#### Page excerpt

____________________

Article 2:63b Mandatory registrations at the commercial register; ‘large’-criteria

- 1. A Cooperative ('coöperatie') or Mutual Insurance Society ('onderlinge waarborgmaatschappij') to which paragraph 2 applies, must within two months after the date on which its General Meeting has adopted the annual accounts, file a declaration with the commercial register in which is stated that the Cooperative ('coöperatie') or Mutual Insurance Society ('onderlinge waarborgmaatschappij') meets the requirements of paragraph 2. Until Article 2:63c becomes applicable, the Board of Directors mentions in all subsequent annual reports the moment on which that declaration was filed; if the declaration is removed from the commercial register, then this will be mentioned in the first annual report that is made after the removal.
- 2. The obligation to file a declaration as meant in paragraph 1, exists:
a. when the legal person’s equity (total assets minus liabilities) according to the balance sheet with notes amounts up to at least a level set for this purpose by Royal Decree [as of 1 September 2000 this level is set at € 13,000,000];
b. when the legal person or a dependent company is obliged, pursuant to law, to establish a Works Council, and;
c. when the legal person and its dependent companies jointly employ on average at least one hundred employees in the Netherlands.
- 3. Not more than once every two years the level mentioned in paragraph 2, under point (a), is increased or decreased in proportion to the movements of a price index set by Order in Council and as of a date set by that Order in Council; it will be rounded to the nearest one million Euros. The level will not be re-established as long as the level, calculated on the basis of the price index without application of any rounding off, differs less than one million Euro from the last fixed level.
- 4. In paragraph 2, under point (b), the term ‘equity’ (total assets minus liabilities) means, as far as it is related to a limited partnership (‘commanditaire vennootschap’): the total of the contribution which is made or still has to be made by limited partners in dependent companies that are a limited partnership themselves, as far as this does not lead to any double counting.


Article 2:63c Mandatory application of the statutory two-tier structure

- 1. Articles 2:63f up to and including 2:63j apply to a legal person with regard to which a declaration as referred to in Article 2:63b has been registered in the commercial register for three continuous years. This period is deemed not to be interrupted if a removal of the declaration, which had occurred wrongfully during that period, has been made undone.

____________________

#### Entries provided
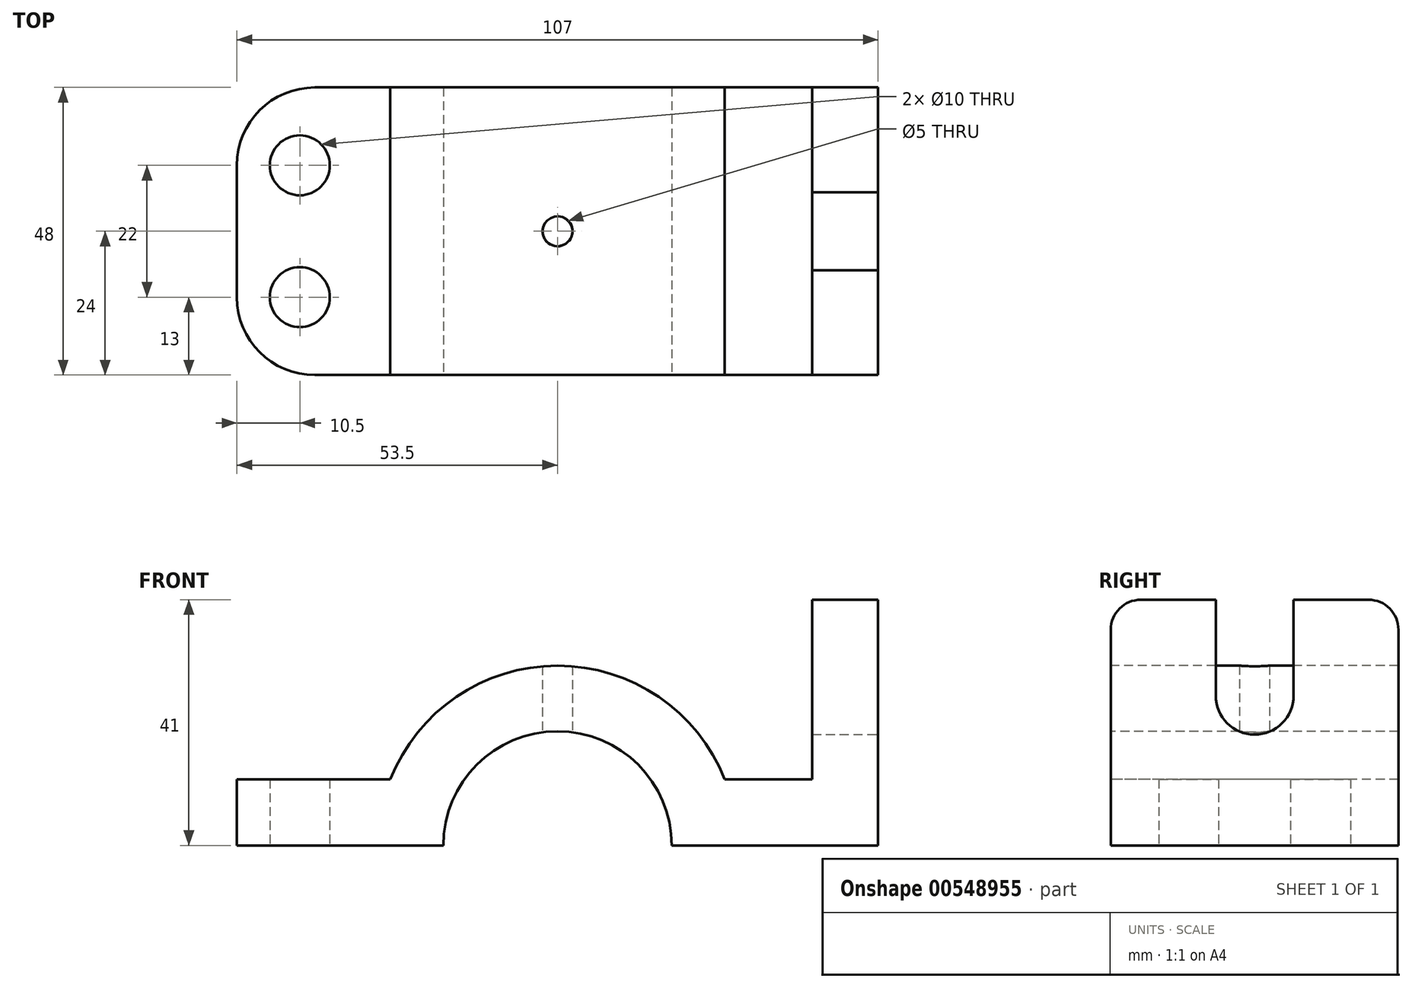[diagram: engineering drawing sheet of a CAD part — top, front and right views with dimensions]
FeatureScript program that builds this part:
annotation { "Feature Type Name" : "Feature", "Feature Type Description" : "" }
export const myFeature = defineFeature(function(context is Context, id is Id, definition is map)
    precondition{}
    {
        {
            var Q0;
            Q0=qCreatedBy(makeId("Front.planeOp"),FACE);
            var sketch = newSketch(context, id + "F0", { "sketchPlane" : qUnion([Q0])});
            skLineSegment(sketch, "E0.bottom", {"start": v(-53.5, 41) * mm, "end": v(53.5, 41) * mm});
            skLineSegment(sketch, "E0.left", {"start": v(-53.5, 41) * mm, "end": v(-53.5, 0) * mm});
            skLineSegment(sketch, "E0.right", {"start": v(53.5, 41) * mm, "end": v(53.5, 0) * mm});
            skPoint(sketch, "E0.middle", {"position": v(0, 0) * mm});
            skLineSegment(sketch, "E1", {"start": v(-53.5, 0) * mm, "end": v(53.5, 0) * mm});
            skPoint(sketch, "E0.top.start.orphan", {"position": v(-53.5, -41) * mm});
            skPoint(sketch, "E2.orphan", {"position": v(53.5, -41) * mm});
            skSolve(sketch);
        }
        {
            var Q0;
            Q0 = qSketchRegion(id + "F0", true);
            extrude(context, id + "F1", {"entities" : qUnion([Q0]), "endBound" : BoundingType.SYMMETRIC, "depth" : 48 * mm, "offsetDistance" : 25 * mm});
        }
        {
            var Q0;
            Q0=makeQuery(id+"F1.opExtrude","CAP_FACE",FACE,{"disambiguationData":[OSD([sQuery(id+"F0.wireOp",EDGE,"E0.bottom"),sQuery(id+"F0.wireOp",EDGE,"E0.left"),sQuery(id+"F0.wireOp",EDGE,"E0.right"),sQuery(id+"F0.wireOp",EDGE,"E1")])],"isStart":false});
            var sketch = newSketch(context, id + "F2", { "sketchPlane" : qUnion([Q0])});
            skArc(sketch, "E3", {"start": v(27.91, 11) * mm, "mid": v(0, 30) * mm, "end": v(-27.91, 11) * mm});
            skArc(sketch, "E4", {"start": v(19.05, 0) * mm, "mid": v(0, 19.05) * mm, "end": v(-19.05, 0) * mm});
            skLineSegment(sketch, "E5.0", {"start": v(-19.05, 0) * mm, "end": v(19.05, 0) * mm});
            skLineSegment(sketch, "E6", {"start": v(27.91, 11) * mm, "end": v(42.5, 11) * mm});
            skLineSegment(sketch, "E7", {"start": v(42.5, 11) * mm, "end": v(42.5, 41) * mm});
            skLineSegment(sketch, "E8", {"start": v(42.5, 41) * mm, "end": v(53.5, 41) * mm});
            skLineSegment(sketch, "E9", {"start": v(-27.91, 11) * mm, "end": v(-53.5, 11) * mm});
            skLineSegment(sketch, "E10", {"start": v(-53.5, 11) * mm, "end": v(-53.5, 41) * mm});
            skLineSegment(sketch, "E11", {"start": v(-53.5, 41) * mm, "end": v(42.5, 41) * mm});
            skPoint(sketch, "E12.orphan", {"position": v(-53.5, 0) * mm});
            skPoint(sketch, "E13.end.orphan", {"position": v(53.5, 0) * mm});
            skSolve(sketch);
        }
        {
            var Q0;
            Q0 = qSketchRegion(id + "F2", true);
            extrude(context, id + "F3", {"entities" : qUnion([Q0]), "operationType" : NewBodyOperationType.REMOVE, "endBound" : BoundingType.THROUGH_ALL, "oppositeDirection" : true, "depth" : 25 * mm, "offsetDistance" : 25 * mm});
        }
        {
            var Q0;
            Q0=makeQuery(id+"F1.opExtrude","CAP_EDGE",EDGE,{"disambiguationData":[OSD([sQuery(id+"F0.wireOp",EDGE,"E0.bottom")])],"isStart":false});
            var Q1;
            Q1=makeQuery(id+"F1.opExtrude","CAP_EDGE",EDGE,{"disambiguationData":[OSD([sQuery(id+"F0.wireOp",EDGE,"E0.bottom")])],"isStart":true});
            fillet(context, id + "F4", {"entities" : qUnion([Q0, Q1]), "radius" : 5 * mm, "tangentPropagation" : true, "allowEdgeOverflow" : false});
        }
        {
            var Q0;
            Q0=makeQuery(id+"F1.opExtrude","CAP_EDGE",EDGE,{"disambiguationData":[OSD([sQuery(id+"F0.wireOp",EDGE,"E0.left")])],"isStart":false});
            var Q1;
            Q1=makeQuery(id+"F1.opExtrude","CAP_EDGE",EDGE,{"disambiguationData":[OSD([sQuery(id+"F0.wireOp",EDGE,"E0.left")])],"isStart":true});
            fillet(context, id + "F5", {"entities" : qUnion([Q0, Q1]), "radius" : 13 * mm, "tangentPropagation" : true, "allowEdgeOverflow" : false});
        }
        {
            var Q0;
            Q0=qCreatedBy(makeId("Top.planeOp"),FACE);
            var sketch = newSketch(context, id + "F6", { "sketchPlane" : qUnion([Q0])});
            skCircle(sketch, "E14", {"center": v(0, 0) * mm, "radius": 2.5 * mm});
            skCircle(sketch, "E15", {"center": v(-43, -11) * mm, "radius": 5 * mm});
            skCircle(sketch, "E16", {"center": v(-43, 11) * mm, "radius": 5 * mm});
            skSolve(sketch);
        }
        {
            var Q0;
            Q0 = qSketchRegion(id + "F6", true);
            extrude(context, id + "F7", {"entities" : qUnion([Q0]), "operationType" : NewBodyOperationType.REMOVE, "endBound" : BoundingType.THROUGH_ALL, "depth" : 25 * mm, "offsetDistance" : 25 * mm});
        }
        {
            var Q0;
            Q0=makeQuery(id+"F1.opExtrude","SWEPT_FACE",FACE,{"disambiguationData":[OSD([sQuery(id+"F0.wireOp",EDGE,"E0.right")])]});
            var sketch = newSketch(context, id + "F8", { "sketchPlane" : qUnion([Q0])});
            skLineSegment(sketch, "E17.bottom", {"start": v(-6.5, 41) * mm, "end": v(6.5, 41) * mm});
            skLineSegment(sketch, "E17.left", {"start": v(-6.5, 41) * mm, "end": v(-6.5, 25) * mm});
            skLineSegment(sketch, "E17.right", {"start": v(6.5, 41) * mm, "end": v(6.5, 25) * mm});
            skArc(sketch, "E18", {"start": v(-6.5, 25) * mm, "mid": v(0, 18.5) * mm, "end": v(6.5, 25) * mm});
            skSolve(sketch);
        }
        {
            var Q0;
            Q0 = qSketchRegion(id + "F8", true);
            extrude(context, id + "F9", {"entities" : qUnion([Q0]), "operationType" : NewBodyOperationType.REMOVE, "endBound" : BoundingType.UP_TO_NEXT, "oppositeDirection" : true, "depth" : 25 * mm, "offsetDistance" : 25 * mm});
        }
    });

____________________

#### Exercise tasks
1. In the Article 2:63b–2:63c excerpt, how many months after the General Meeting adopts the annual accounts does a Cooperative or Mutual Insurance Society have to file the declaration with the commercial register?
2. Reproduce the Article 2:63b–2:63c excerpt verbatim, from "- 1. A Cooperative" up to and including "after the removal.".
3. Write the next part of the Article 2:63b–2:63c excerpt, following its final sentence.

#### Results for the exercise
1. Two months.

2.
- 1. A Cooperative ('coöperatie') or Mutual Insurance Society ('onderlinge waarborgmaatschappij') to which paragraph 2 applies, must within two months after the date on which its General Meeting has adopted the annual accounts, file a declaration with the commercial register in which is stated that the Cooperative ('coöperatie') or Mutual Insurance Society ('onderlinge waarborgmaatschappij') meets the requirements of paragraph 2. Until Article 2:63c becomes applicable, the Board of Directors mentions in all subsequent annual reports the moment on which that declaration was filed; if the declaration is removed from the commercial register, then this will be mentioned in the first annual report that is made after the removal.

3.
- 2. The removal of the registration on the ground that the legal person no longer meets the requirements of Article 2:63b, paragraph 2, shall only end the applicability of Articles 2:63f up to and including 2:63j when three years have passed since that removal, without any obligation for the legal person to file such a declaration once again in the meantime.
- 3. The Cooperative ('coöperatie') or Mutual Insurance Society ('onderlinge waarborgmaatschappij') brings its articles of incorporation in agreement with Articles 2:63f up to and including 2:63j, which must be accomplished at the latest on the date as of which these Articles become applicable pursuant to paragraph 1.


Article 2:63d Holding companies and dispensations

- 1. Articles 2:63f up to and including 2:63j do not apply to a legal person that limits its activities exclusively or almost exclusively to the provision of management and financing services to its dependent companies and to other legal persons in which itself or its dependent companies participate as referred to in Article 2:24c, provided that the employees of Dutch dependant companies are represented in a Works Council which has the powers meant in Articles 2:158 and 2:268.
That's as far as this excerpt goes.